_PROBLEM DESCRIPTION_
Give all of the data again exactly as written, omitting every image.

_TASK INPUT_
[Start of section]
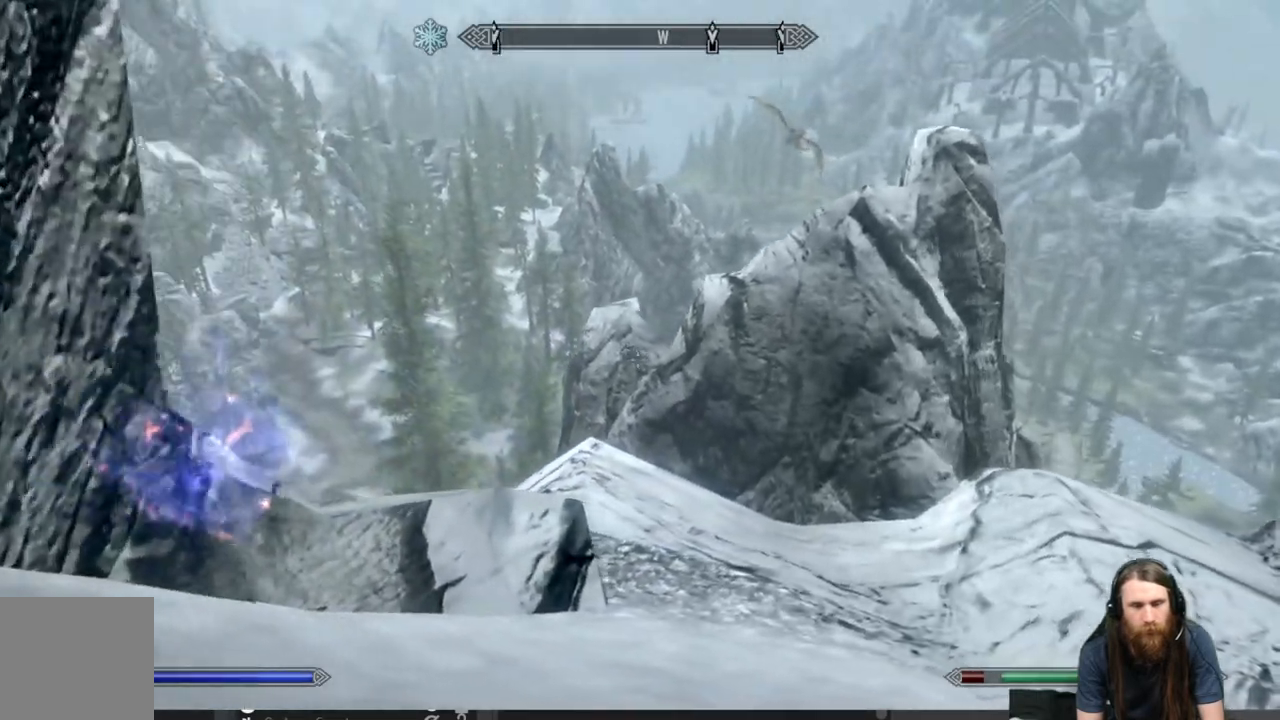
{"buttons": [], "left_stick": "up", "right_stick": "right", "events": [[100, "right_stick", "right"], [250, "right_stick", "center"], [383, "right_stick", "right"]]}
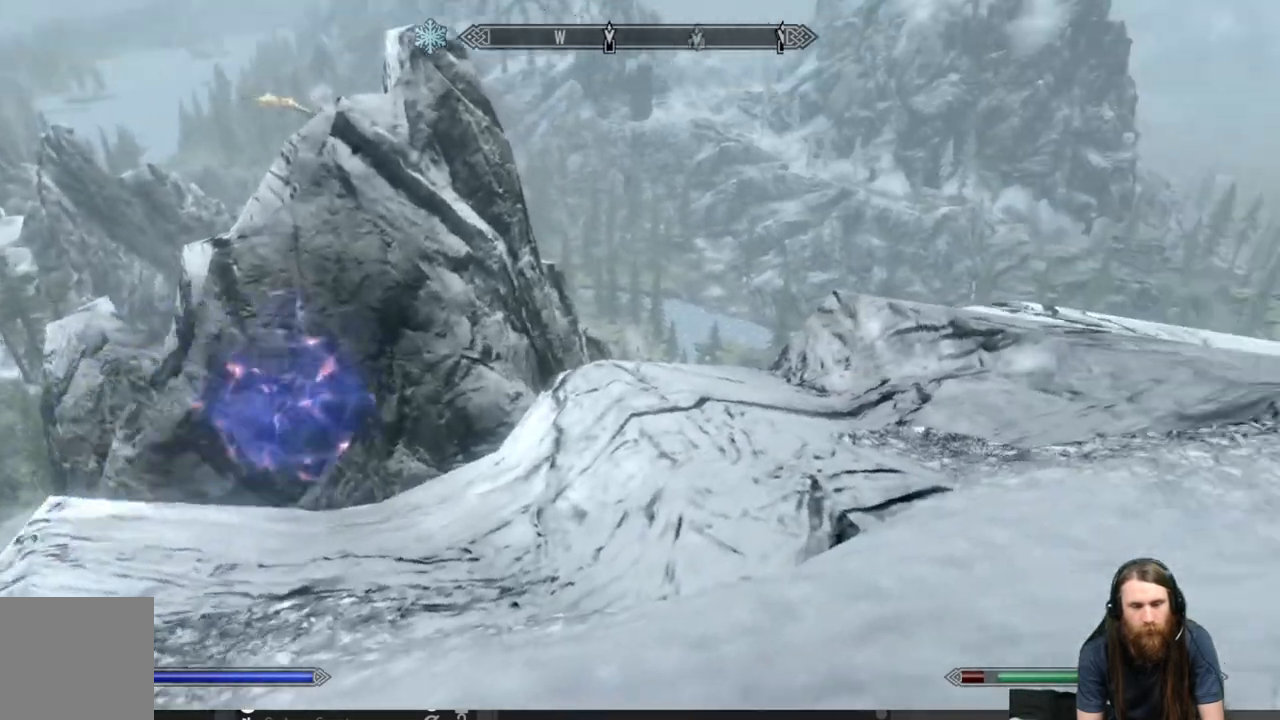
{"buttons": [], "left_stick": "up", "right_stick": "up-right", "events": [[50, "right_stick", "center"], [200, "right_stick", "up-right"]]}
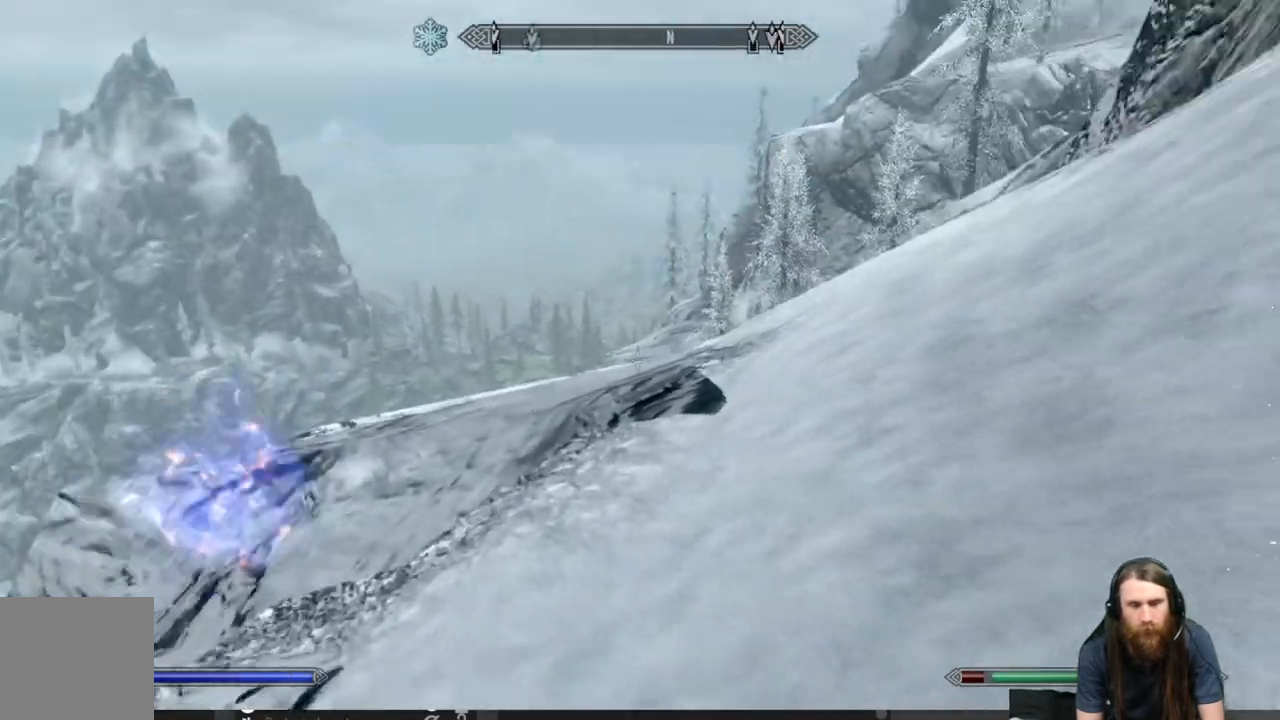
{"buttons": ["L1"], "left_stick": "up", "right_stick": "center", "events": [[33, "right_stick", "center"], [467, "L1", "down"]]}
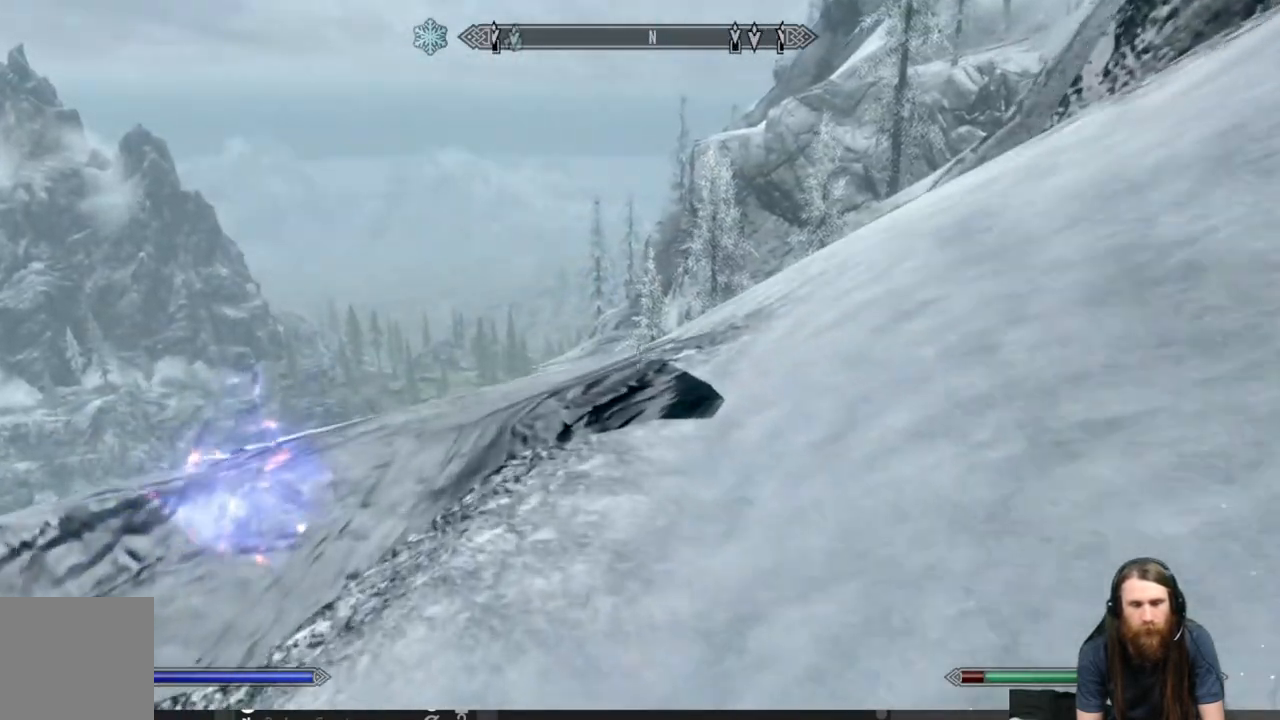
{"buttons": ["L1"], "left_stick": "up", "right_stick": "center", "events": []}
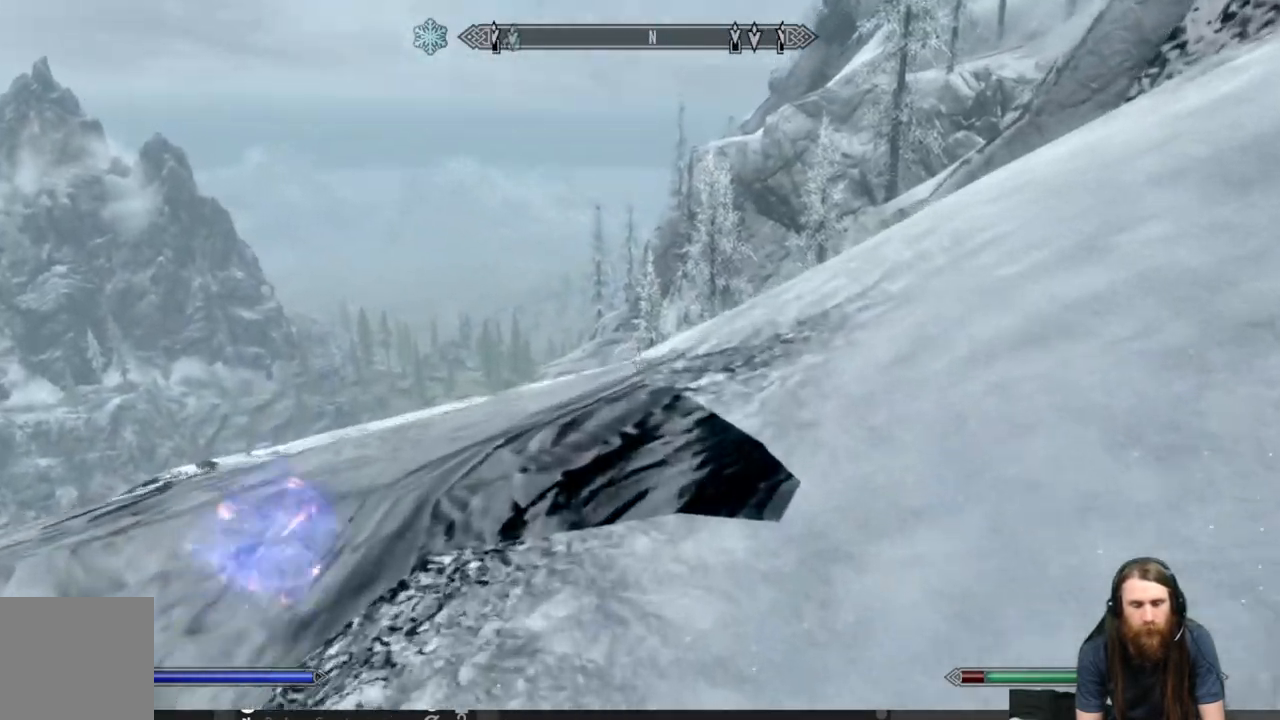
{"buttons": ["L1"], "left_stick": "up", "right_stick": "down-left", "events": [[500, "right_stick", "down-left"]]}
[End of section]
_WRITTEN ANSWER_
{"buttons": [], "left_stick": "up", "right_stick": "right", "events": [[100, "right_stick", "right"], [250, "right_stick", "center"], [383, "right_stick", "right"]]}
{"buttons": [], "left_stick": "up", "right_stick": "up-right", "events": [[50, "right_stick", "center"], [200, "right_stick", "up-right"]]}
{"buttons": ["L1"], "left_stick": "up", "right_stick": "center", "events": [[33, "right_stick", "center"], [467, "L1", "down"]]}
{"buttons": ["L1"], "left_stick": "up", "right_stick": "center", "events": []}
{"buttons": ["L1"], "left_stick": "up", "right_stick": "down-left", "events": [[500, "right_stick", "down-left"]]}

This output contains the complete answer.